On a personal level, I genuinely feel for Hextall. In hindsight, he was a given a near impossible mandate with little margin for error. It’s easy to forget that he inherited a team with significant cap issues from Rutherford. Kind of like being named captain of the RMS Titanic after the ship sideswiped the iceberg.

Unfortunately, he did little to resolve the issues and in some instances made them worse. 

Perhaps Hextall’s biggest shortcoming? His failure to surround the Pens’ aging but still productive core with a strong supporting cast.

Affordable and effective role players such as Frederick Gaudreau and Evan Rodrigues were allowed to depart through free agency, as well as solid right-shot defenseman Cody Ceci. Determined to protect prized trade deadline acquisition Jeff Carter in the ’21 Expansion Draft, Hextall traded talented but streaky Jared McCann to Toronto for middling prospect Filip Hallander, a former black-and-gold draft pick. McCann blossomed into a 40-goal scorer with Seattle.

Ouch.

Hextall also lost feisty heart-and-soul role player Brandon Tanev to the Kraken, effectively making the Pens the only team to lose two players in the draft. He signed the more affordable but far-less-dynamic Brock McGinn as a plain vanilla replacement.

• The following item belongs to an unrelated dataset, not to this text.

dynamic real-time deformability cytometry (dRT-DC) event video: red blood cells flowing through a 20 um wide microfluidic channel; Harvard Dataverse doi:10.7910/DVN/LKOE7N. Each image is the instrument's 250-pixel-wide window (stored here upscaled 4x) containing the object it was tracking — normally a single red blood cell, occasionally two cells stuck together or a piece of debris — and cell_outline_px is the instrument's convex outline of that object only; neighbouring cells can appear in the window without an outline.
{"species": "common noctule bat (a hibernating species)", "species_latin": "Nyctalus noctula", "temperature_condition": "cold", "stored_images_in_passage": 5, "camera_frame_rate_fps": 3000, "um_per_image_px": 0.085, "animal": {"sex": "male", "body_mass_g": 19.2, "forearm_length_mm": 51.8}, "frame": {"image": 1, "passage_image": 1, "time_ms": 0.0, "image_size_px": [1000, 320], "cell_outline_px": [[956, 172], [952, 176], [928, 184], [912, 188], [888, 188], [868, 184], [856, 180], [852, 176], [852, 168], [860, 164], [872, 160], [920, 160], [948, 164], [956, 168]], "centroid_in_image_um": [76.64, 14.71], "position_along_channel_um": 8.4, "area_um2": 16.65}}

In an effort to add physicality and change the mix on defense last summer, he signed free agent Jan Rutta and acquired veteran workhorse Jeff Petry and speedy forward Ryan Poehling from Montreal for puck-mover Mike Matheson. He also dealt mobile 25-year-old rearguard John Marino, thought to have plateaued, to New Jersey for Ty Smith.

While Petry and Rutta were adequate, they missed a combined 47 games due to injuries. A salary-cap casualty, Smith impressed with his skating and puckhandling during a brief injury-driven cameo, but spent virtually the entire season toiling in Wilkes-Barre/Scranton.

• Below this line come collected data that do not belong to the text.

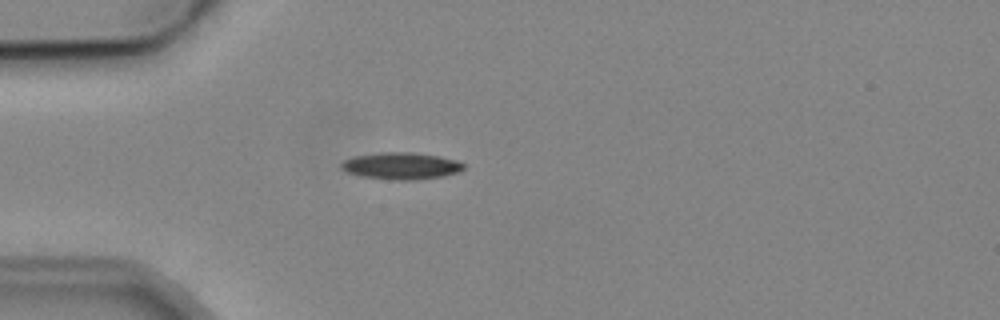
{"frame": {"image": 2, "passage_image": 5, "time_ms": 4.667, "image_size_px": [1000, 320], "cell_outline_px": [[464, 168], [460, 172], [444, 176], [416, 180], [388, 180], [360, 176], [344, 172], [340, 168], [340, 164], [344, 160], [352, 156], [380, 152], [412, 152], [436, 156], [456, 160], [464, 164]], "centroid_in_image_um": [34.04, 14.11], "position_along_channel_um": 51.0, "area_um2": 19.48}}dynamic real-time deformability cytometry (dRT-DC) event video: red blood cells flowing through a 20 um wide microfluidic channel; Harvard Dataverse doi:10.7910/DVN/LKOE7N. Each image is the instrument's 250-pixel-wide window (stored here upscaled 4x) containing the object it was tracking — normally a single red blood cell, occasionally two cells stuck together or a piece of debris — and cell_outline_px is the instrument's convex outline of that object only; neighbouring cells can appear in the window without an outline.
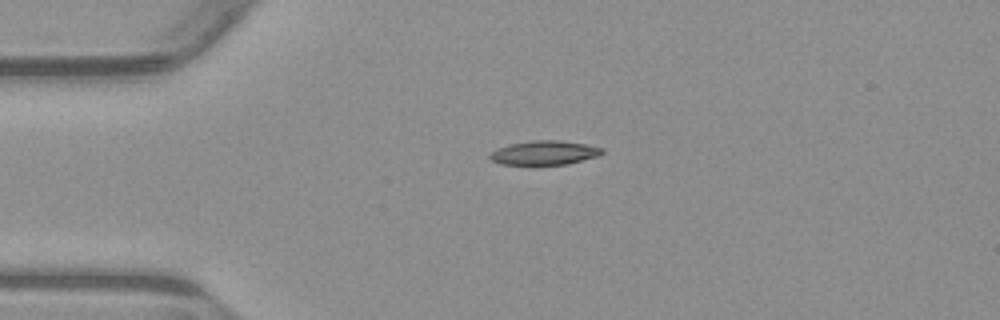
{"species": "common noctule bat (a hibernating species)", "species_latin": "Nyctalus noctula", "temperature_condition": "warm", "stored_images_in_passage": 42, "camera_frame_rate_fps": 3000, "um_per_image_px": 0.085, "animal": {"sex": "male", "body_mass_g": 23.1, "forearm_length_mm": 52.7}, "frame": {"image": 1, "passage_image": 1, "time_ms": 0.0, "image_size_px": [1000, 320], "cell_outline_px": [[604, 152], [600, 156], [568, 164], [500, 164], [492, 160], [488, 156], [496, 148], [512, 144], [532, 140], [560, 140], [584, 144], [604, 148]], "centroid_in_image_um": [46.31, 12.98], "position_along_channel_um": 38.7, "area_um2": 15.72}}
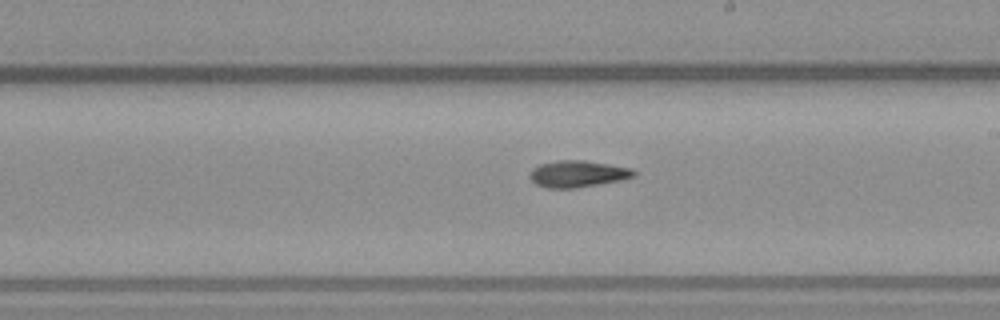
{"frame": {"image": 2, "passage_image": 19, "time_ms": 6.0, "image_size_px": [1000, 320], "cell_outline_px": [[636, 176], [620, 180], [572, 188], [548, 188], [536, 184], [528, 176], [532, 168], [540, 164], [560, 160], [584, 160], [632, 168], [636, 172]], "centroid_in_image_um": [49.09, 14.77], "position_along_channel_um": 239.9, "area_um2": 16.01}}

On the flip side, Marino’s settled in as a valued and solid citizen for the vastly improved Devils. Matheson emerged as a team leader for a young Montreal squad. We especially missed his ability to transition from defense to offense single-handed with his skating.

Perhaps Hextall’s most onerous move was to sign Carter, an old friend from his time with the Kings, to a two-year extension in January of 2022, almost precisely at the time the big center began to fade. Similarly, he inked RFA Kasperi Kapanen to a two-year extension at his previous rate, despite the fact that Kappy endured a miserable season in ’21-22.

Hextall’s work at this season’s trade deadline was uninspired as well. Surprised by the Pens’ uneven play (he mentioned on several occasions that he liked the team on paper) he remained in a state of inertia while other GMs jumped to improve their clubs. Finally spurred to action, he cleared nearly $6 million in cap space by offloading Kapanen and McGinn, but promptly spent it on deadline acquisitions Nick Bonino, Dmitry Kulikov and pricey Mikael Granlund ($5 million cap hit).

While wretched luck certainly played a part…Bonino and Kulikov were injured shortly after they arrived…the deals only served to make us older and even more brittle.

Under contract for two more seasons, Granlund managed a lone goal and four assists in 21 games. A move that may have ultimately sealed Hextall’s fate.

To be fair, GMRH did have his successes. Waiver pickup Mark Friedman proved to be a feisty, affordable and versatile depth defenseman. Hextall’s deal to acquire Carter at the ’21 trade deadline was initially a boon…the big center scored nine goals in 14 regular-season games with the Pens and four more in the playoffs that spring. He also filled in as our top-line center at the start of the ’21-22 campaign in the wake of injuries to Sidney Crosby and Evgeni Malkin. Extra duty that in hindsight may have hastened Carter’s sudden and precipitous decline.

Hextall struck gold last spring with his deadline acquisition of forward Rickard Rakell from Anaheim. With a strong 28-goal, 60-point season, it’s safe to say Rakell exceeded all reasonable expectations. And Hextall gets high marks for inking pending UFAs and franchise icons Malkin and Kris Letang to new deals at affordable rates, along with Rakell and Bryan Rust.

Unfortunately, the victories were the exception rather than the rule.

A last word.

Blame appears to have been affixed. Don’t be surprised if coach Mike Sullivan, under contract through the ’26-27 season, will have significant input into the way the roster will be reshaped. No doubt in his image.

In other words…we could have at least four more seasons of Sully hockey. A bad thought for those of us hoping for a sea change in playing style and philosophy.